Assignment: Leave out the pictures and give back all the entries exactly as written.

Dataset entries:
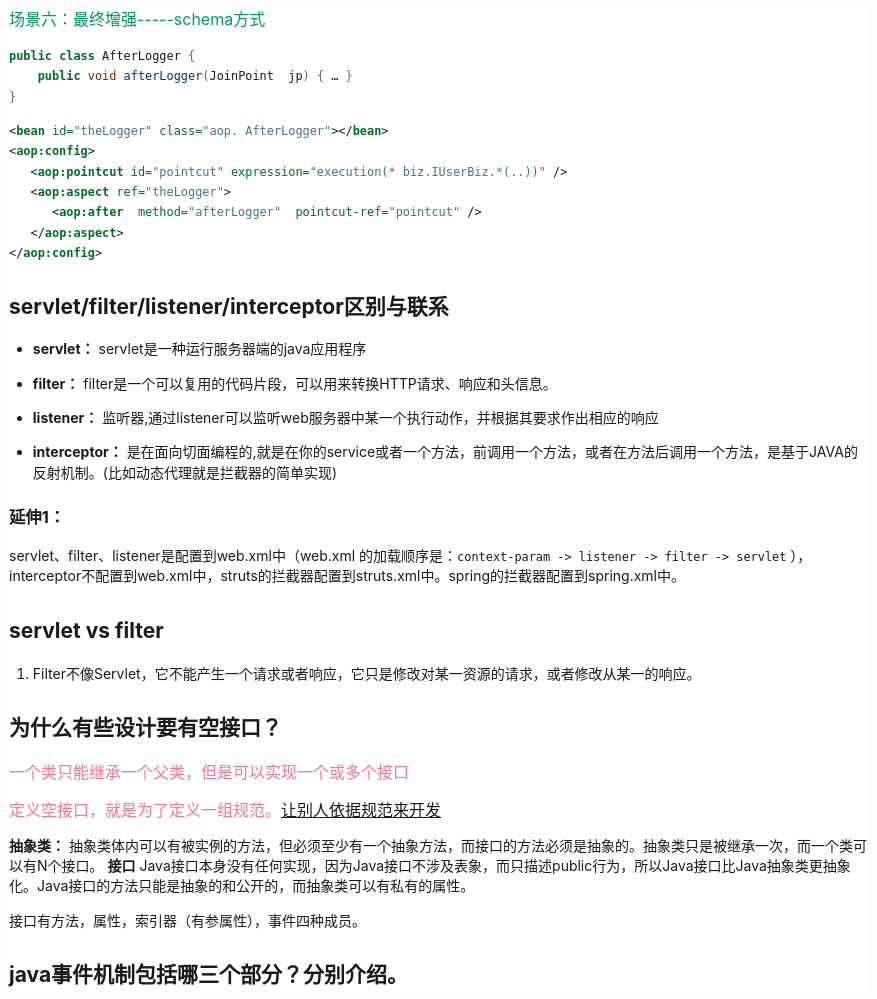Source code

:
 ```xml

```
<font color=#009A61 size=3>场景六：最终增强-----schema方式</font>
```java
public class AfterLogger {  
	public void afterLogger(JoinPoint  jp) { … }  
}  
```
```xml
<bean id="theLogger" class="aop. AfterLogger"></bean>  
<aop:config>  
   <aop:pointcut id="pointcut" expression="execution(* biz.IUserBiz.*(..))" />  
   <aop:aspect ref="theLogger">  
	  <aop:after  method="afterLogger"  pointcut-ref="pointcut" />  
   </aop:aspect>  
</aop:config>  

```

## servlet/filter/listener/interceptor区别与联系

+ **servlet：** servlet是一种运行服务器端的java应用程序

+ **filter：** filter是一个可以复用的代码片段，可以用来转换HTTP请求、响应和头信息。

+ **listener：** 监听器,通过listener可以监听web服务器中某一个执行动作，并根据其要求作出相应的响应

+ **interceptor：** 是在面向切面编程的,就是在你的service或者一个方法，前调用一个方法，或者在方法后调用一个方法，是基于JAVA的反射机制。(比如动态代理就是拦截器的简单实现)

### 延伸1： 

servlet、filter、listener是配置到web.xml中（web.xml 的加载顺序是：`context-param -> listener -> filter -> servlet` ），interceptor不配置到web.xml中，struts的拦截器配置到struts.xml中。spring的拦截器配置到spring.xml中。 

## servlet vs filter

1) Filter不像Servlet，它不能产生一个请求或者响应，它只是修改对某一资源的请求，或者修改从某一的响应。

## 为什么有些设计要有空接口？

<font size=3 face="黑体" color=#FF768C >一个类只能继承一个父类，但是可以实现一个或多个接口</font>

<font size=3 face="黑体" color=#FF768C >定义空接口，就是为了定义一组规范。[让别人依据规范来开发](空接口仅做标记使用，无其他含义)</font>

**抽象类：** 抽象类体内可以有被实例的方法，但必须至少有一个抽象方法，而接口的方法必须是抽象的。抽象类只是被继承一次，而一个类可以有N个接口。
**接口** Java接口本身没有任何实现，因为Java接口不涉及表象，而只描述public行为，所以Java接口比Java抽象类更抽象化。Java接口的方法只能是抽象的和公开的，而抽象类可以有私有的属性。

接口有方法，属性，索引器（有参属性），事件四种成员。

## java事件机制包括哪三个部分？分别介绍。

Solution to this exercise:
Source code

:
 ```xml

```
<font color=#009A61 size=3>场景六：最终增强-----schema方式</font>
```java
public class AfterLogger {  
	public void afterLogger(JoinPoint  jp) { … }  
}  
```
```xml
<bean id="theLogger" class="aop. AfterLogger"></bean>  
<aop:config>  
   <aop:pointcut id="pointcut" expression="execution(* biz.IUserBiz.*(..))" />  
   <aop:aspect ref="theLogger">  
	  <aop:after  method="afterLogger"  pointcut-ref="pointcut" />  
   </aop:aspect>  
</aop:config>  

```

## servlet/filter/listener/interceptor区别与联系

+ **servlet：** servlet是一种运行服务器端的java应用程序

+ **filter：** filter是一个可以复用的代码片段，可以用来转换HTTP请求、响应和头信息。

+ **listener：** 监听器,通过listener可以监听web服务器中某一个执行动作，并根据其要求作出相应的响应

+ **interceptor：** 是在面向切面编程的,就是在你的service或者一个方法，前调用一个方法，或者在方法后调用一个方法，是基于JAVA的反射机制。(比如动态代理就是拦截器的简单实现)

### 延伸1： 

servlet、filter、listener是配置到web.xml中（web.xml 的加载顺序是：`context-param -> listener -> filter -> servlet` ），interceptor不配置到web.xml中，struts的拦截器配置到struts.xml中。spring的拦截器配置到spring.xml中。 

## servlet vs filter

1) Filter不像Servlet，它不能产生一个请求或者响应，它只是修改对某一资源的请求，或者修改从某一的响应。

## 为什么有些设计要有空接口？

<font size=3 face="黑体" color=#FF768C >一个类只能继承一个父类，但是可以实现一个或多个接口</font>

<font size=3 face="黑体" color=#FF768C >定义空接口，就是为了定义一组规范。[让别人依据规范来开发](空接口仅做标记使用，无其他含义)</font>

**抽象类：** 抽象类体内可以有被实例的方法，但必须至少有一个抽象方法，而接口的方法必须是抽象的。抽象类只是被继承一次，而一个类可以有N个接口。
**接口** Java接口本身没有任何实现，因为Java接口不涉及表象，而只描述public行为，所以Java接口比Java抽象类更抽象化。Java接口的方法只能是抽象的和公开的，而抽象类可以有私有的属性。

接口有方法，属性，索引器（有参属性），事件四种成员。

## java事件机制包括哪三个部分？分别介绍。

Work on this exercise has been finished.